--- Selected excerpt ---

● ● ● ●

He is now provided with the moral authority to write the story as a 
"scandal", with righteous indignation. And so the report was carried 
all across the country, making it a folk truth: a lie which everyone 
believes.
     It appeared in words like these, from my local newspaper: "It is 
a national disgrace of gross proportions that the senior citizens of 
the most prosperous nation on earth feel forced to consume animal feed 
to survive." (note how in this version, cat food became transformed 
into "animal feed", creating even more brutal images). Similar stories 
turned up all over the country.
     Now as  I mentioned above, people believe in a folk truth only 
until they reflect a bit, whereupon it suddenly becomes obvious that 
it must have been a lie. In this case, my scan of my local supermarket 
shelves at the time (July, 1986) revealed that the cat food in 
question cost 35 cents per can. That figures out to be 93 cents per 
pound (some cat food costs twice that). It didn't take long to 
determine that chicken liver costs less per pound (90 cents), fresh 
chicken fryers even less (89 cents), frozen pork shoulder still less 
(69 cents) and they practically give eggs away at 50 cents per pound.
     Now why would an old person with normal intelligence, who wants 
to economize, eat cat food when she could get human food instead, and 
for far less money?  Thus, the problem is either one of simple 
consumer-education, or the whole story was made up in the first place 
for some political purpose. News writers, who claim to be professional 
skeptics, couldn't have given the consumer-education angle a thought 
but seized upon this story as an opportunity for Amerika-bashing 
instead.

● ● ● ●

--- Task set ---
A) Reproduce the cat food passage word for word from "It appeared in" to "over the country.".
B) Answer these from the cat food passage:
(i) In the local newspaper's version, what did cat food become?
(ii) What did the cat food in question cost per can?
(iii) At what price per pound were eggs selling?
C) Continue the cat food passage from its final sentence.

● ● ● ●

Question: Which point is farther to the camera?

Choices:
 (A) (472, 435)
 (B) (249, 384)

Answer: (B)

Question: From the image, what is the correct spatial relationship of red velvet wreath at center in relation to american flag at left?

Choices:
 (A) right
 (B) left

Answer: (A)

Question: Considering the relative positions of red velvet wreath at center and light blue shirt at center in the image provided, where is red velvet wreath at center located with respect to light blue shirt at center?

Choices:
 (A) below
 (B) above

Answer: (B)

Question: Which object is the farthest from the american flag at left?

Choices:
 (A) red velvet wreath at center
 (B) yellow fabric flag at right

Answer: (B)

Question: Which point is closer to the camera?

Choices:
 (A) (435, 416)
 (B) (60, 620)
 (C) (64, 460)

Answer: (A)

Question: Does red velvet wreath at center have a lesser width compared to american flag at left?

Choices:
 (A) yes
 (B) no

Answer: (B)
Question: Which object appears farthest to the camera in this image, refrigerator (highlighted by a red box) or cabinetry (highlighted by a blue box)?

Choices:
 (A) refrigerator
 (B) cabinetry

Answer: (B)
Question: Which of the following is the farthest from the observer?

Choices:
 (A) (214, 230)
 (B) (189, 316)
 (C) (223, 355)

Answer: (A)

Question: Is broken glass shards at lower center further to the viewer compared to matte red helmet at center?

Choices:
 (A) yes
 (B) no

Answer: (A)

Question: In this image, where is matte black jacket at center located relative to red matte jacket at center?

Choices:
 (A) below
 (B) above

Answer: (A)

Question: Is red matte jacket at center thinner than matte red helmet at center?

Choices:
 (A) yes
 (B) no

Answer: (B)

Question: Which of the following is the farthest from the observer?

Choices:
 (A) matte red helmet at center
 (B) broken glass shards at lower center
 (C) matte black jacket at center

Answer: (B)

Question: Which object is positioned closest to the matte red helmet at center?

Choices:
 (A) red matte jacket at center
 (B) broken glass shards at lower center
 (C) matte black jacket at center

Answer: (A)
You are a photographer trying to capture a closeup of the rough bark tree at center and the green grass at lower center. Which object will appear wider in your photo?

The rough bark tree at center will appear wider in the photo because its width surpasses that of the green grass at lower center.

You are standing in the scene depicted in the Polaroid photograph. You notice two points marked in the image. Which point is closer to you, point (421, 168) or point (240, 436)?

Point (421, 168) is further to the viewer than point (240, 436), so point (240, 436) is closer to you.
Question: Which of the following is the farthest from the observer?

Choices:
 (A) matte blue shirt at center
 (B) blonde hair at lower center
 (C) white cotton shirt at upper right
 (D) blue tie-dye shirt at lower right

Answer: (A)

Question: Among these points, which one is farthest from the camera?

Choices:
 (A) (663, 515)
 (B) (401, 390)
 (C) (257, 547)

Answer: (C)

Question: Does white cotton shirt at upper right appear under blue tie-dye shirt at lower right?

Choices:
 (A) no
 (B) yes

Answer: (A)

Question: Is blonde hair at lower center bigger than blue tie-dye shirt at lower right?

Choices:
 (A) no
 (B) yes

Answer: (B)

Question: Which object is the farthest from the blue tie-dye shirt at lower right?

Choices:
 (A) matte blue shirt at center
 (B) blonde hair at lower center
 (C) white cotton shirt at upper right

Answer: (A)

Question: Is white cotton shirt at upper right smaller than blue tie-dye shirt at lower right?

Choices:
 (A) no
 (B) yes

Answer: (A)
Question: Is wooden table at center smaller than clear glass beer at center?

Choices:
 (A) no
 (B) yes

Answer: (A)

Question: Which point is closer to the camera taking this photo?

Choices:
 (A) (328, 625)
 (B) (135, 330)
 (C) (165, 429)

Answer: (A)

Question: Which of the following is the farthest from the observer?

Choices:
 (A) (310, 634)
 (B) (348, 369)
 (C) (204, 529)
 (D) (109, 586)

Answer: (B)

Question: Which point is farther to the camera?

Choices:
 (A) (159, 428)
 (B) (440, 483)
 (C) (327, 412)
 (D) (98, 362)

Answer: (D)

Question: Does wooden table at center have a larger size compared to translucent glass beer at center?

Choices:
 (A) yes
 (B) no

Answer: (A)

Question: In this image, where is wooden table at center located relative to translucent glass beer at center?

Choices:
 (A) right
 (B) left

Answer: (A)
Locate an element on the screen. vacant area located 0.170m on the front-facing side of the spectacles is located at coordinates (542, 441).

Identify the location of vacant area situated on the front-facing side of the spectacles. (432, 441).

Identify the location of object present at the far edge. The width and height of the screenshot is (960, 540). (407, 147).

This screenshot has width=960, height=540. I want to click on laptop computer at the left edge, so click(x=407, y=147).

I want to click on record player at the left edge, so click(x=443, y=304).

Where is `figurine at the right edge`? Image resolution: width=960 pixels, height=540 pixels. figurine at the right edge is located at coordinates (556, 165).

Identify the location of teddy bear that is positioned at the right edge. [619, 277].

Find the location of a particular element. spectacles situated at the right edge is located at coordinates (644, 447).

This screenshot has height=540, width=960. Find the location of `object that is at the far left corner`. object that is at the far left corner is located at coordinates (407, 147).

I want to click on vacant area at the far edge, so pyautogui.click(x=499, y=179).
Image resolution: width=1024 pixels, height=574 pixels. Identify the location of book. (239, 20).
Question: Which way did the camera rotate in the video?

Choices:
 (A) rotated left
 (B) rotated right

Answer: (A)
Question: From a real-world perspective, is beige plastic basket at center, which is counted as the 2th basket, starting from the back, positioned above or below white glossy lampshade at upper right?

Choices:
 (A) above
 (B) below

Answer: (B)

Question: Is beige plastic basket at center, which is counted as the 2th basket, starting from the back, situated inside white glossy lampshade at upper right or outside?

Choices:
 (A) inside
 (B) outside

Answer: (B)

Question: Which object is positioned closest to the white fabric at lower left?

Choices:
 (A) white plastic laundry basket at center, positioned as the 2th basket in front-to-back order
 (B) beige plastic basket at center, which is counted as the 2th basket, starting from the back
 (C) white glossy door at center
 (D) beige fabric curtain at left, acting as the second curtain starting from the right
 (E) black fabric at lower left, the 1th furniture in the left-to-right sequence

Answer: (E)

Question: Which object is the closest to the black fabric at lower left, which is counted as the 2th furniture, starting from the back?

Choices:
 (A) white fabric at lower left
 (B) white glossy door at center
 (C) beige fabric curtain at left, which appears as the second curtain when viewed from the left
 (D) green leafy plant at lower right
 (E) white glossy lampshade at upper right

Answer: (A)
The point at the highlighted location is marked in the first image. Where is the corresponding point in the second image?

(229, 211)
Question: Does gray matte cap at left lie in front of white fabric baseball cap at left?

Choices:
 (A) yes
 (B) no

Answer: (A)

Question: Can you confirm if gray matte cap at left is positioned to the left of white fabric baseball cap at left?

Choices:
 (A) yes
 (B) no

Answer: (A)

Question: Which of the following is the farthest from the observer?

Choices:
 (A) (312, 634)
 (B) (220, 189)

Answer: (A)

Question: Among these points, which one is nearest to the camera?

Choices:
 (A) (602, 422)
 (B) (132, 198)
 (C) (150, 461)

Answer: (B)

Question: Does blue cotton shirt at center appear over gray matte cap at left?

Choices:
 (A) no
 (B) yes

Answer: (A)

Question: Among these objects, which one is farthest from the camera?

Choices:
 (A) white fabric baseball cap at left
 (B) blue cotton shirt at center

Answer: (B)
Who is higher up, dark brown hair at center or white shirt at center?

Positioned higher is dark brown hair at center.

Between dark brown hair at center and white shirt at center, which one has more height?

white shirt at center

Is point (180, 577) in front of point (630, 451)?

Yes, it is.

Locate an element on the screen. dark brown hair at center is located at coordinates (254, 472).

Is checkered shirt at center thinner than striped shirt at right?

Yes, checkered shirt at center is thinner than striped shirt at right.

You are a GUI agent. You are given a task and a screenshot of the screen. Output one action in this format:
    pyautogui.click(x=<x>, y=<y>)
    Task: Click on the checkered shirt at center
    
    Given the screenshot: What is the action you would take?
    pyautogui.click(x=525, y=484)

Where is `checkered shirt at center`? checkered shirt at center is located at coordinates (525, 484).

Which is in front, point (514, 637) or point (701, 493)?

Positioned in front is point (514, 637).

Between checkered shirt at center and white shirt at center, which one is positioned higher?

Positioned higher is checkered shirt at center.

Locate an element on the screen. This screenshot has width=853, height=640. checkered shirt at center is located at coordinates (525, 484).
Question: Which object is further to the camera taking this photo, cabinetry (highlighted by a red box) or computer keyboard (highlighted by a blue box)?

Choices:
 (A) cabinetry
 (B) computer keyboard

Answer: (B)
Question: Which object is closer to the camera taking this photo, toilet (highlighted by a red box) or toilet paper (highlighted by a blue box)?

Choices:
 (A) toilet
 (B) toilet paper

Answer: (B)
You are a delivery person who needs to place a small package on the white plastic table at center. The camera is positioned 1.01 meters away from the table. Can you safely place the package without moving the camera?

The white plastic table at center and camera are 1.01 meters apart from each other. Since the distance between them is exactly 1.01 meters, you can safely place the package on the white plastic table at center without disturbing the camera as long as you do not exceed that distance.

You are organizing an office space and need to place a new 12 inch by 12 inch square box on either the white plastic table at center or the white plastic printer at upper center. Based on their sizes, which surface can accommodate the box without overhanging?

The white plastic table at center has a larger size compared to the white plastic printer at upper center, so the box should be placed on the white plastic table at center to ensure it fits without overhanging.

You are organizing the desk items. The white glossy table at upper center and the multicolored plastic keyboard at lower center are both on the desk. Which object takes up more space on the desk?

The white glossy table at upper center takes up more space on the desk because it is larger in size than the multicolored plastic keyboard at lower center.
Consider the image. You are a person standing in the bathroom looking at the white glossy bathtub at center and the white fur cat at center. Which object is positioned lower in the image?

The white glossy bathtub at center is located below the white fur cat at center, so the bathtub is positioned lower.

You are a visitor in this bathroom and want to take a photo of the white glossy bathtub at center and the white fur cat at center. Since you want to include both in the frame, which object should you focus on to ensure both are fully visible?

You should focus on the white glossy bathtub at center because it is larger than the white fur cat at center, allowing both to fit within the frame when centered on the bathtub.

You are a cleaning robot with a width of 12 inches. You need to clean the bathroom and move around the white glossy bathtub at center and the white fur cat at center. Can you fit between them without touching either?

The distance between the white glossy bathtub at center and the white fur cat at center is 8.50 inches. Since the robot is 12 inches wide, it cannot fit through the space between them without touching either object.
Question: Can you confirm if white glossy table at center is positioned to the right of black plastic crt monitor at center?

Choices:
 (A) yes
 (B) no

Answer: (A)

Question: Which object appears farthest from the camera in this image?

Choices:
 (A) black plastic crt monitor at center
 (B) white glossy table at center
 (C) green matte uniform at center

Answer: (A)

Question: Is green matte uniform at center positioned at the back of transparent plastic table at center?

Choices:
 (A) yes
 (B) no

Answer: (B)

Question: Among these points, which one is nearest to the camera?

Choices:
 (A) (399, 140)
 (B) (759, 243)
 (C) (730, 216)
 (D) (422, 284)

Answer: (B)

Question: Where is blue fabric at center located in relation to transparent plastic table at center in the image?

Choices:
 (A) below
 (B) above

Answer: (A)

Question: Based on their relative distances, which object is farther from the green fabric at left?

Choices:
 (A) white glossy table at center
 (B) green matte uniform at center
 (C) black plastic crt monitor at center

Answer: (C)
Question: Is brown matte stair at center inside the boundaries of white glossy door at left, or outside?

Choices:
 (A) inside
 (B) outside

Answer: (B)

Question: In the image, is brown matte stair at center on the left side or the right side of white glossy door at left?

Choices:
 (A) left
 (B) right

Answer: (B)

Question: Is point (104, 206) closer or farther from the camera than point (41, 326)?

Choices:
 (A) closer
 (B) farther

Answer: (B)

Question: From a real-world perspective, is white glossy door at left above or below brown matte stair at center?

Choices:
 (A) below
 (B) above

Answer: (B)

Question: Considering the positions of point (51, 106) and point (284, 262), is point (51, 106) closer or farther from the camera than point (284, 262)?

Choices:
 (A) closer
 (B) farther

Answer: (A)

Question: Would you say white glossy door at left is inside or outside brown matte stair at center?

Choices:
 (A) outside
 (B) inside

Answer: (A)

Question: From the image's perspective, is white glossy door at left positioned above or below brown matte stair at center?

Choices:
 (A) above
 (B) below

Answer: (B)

● ● ● ●

--- Answers to the exercise ---
A)
It appeared in words like these, from my local newspaper: "It is 
a national disgrace of gross proportions that the senior citizens of 
the most prosperous nation on earth feel forced to consume animal feed 
to survive." (note how in this version, cat food became transformed 
into "animal feed", creating even more brutal images). Similar stories 
turned up all over the country.

B)
(i) "Animal feed"
(ii) 35 cents
(iii) 50 cents per pound

C)
     My local newspaper reporter didn't want to talk about it and 
neither did the New England Journal of Medicine. I wrote a long 
rebuttal letter to the editor which wasn't printed, of course.
     To summarize, what we have here is the creation of a politically-
based myth, a "folk truth", in the form of a dire warning from an 
authoritative medical journal, supporting the perpetuation of a 
currently fashionable libel against our nation's care for our poor. I 
didn't catch it on Radio Moscow (which I listen to), but I'm sure it 
covered the story. It is the habit of that service to include such 
libels against America in all of its broadcasts, every chance it can. 
Today two years later after this letter appeared, you can hardly find 
an American who hasn't heard the story and who believes it too (in a 
passive way). Ask your friends about it!
     So what's the motive...and who benefitted? The old woman (if 
there ever really was one) got attention and sympathy. The political 
activist got notoriety and the feeling that she was doing good. But 
the reporters got glee two-fold, once from the joy that one gets from 
sticking it to the bad guys (in this case: "Reaganomics"), and again 
from the feeling that they had no justification to do what they did 
but they did it anyway and no one can touch them for it.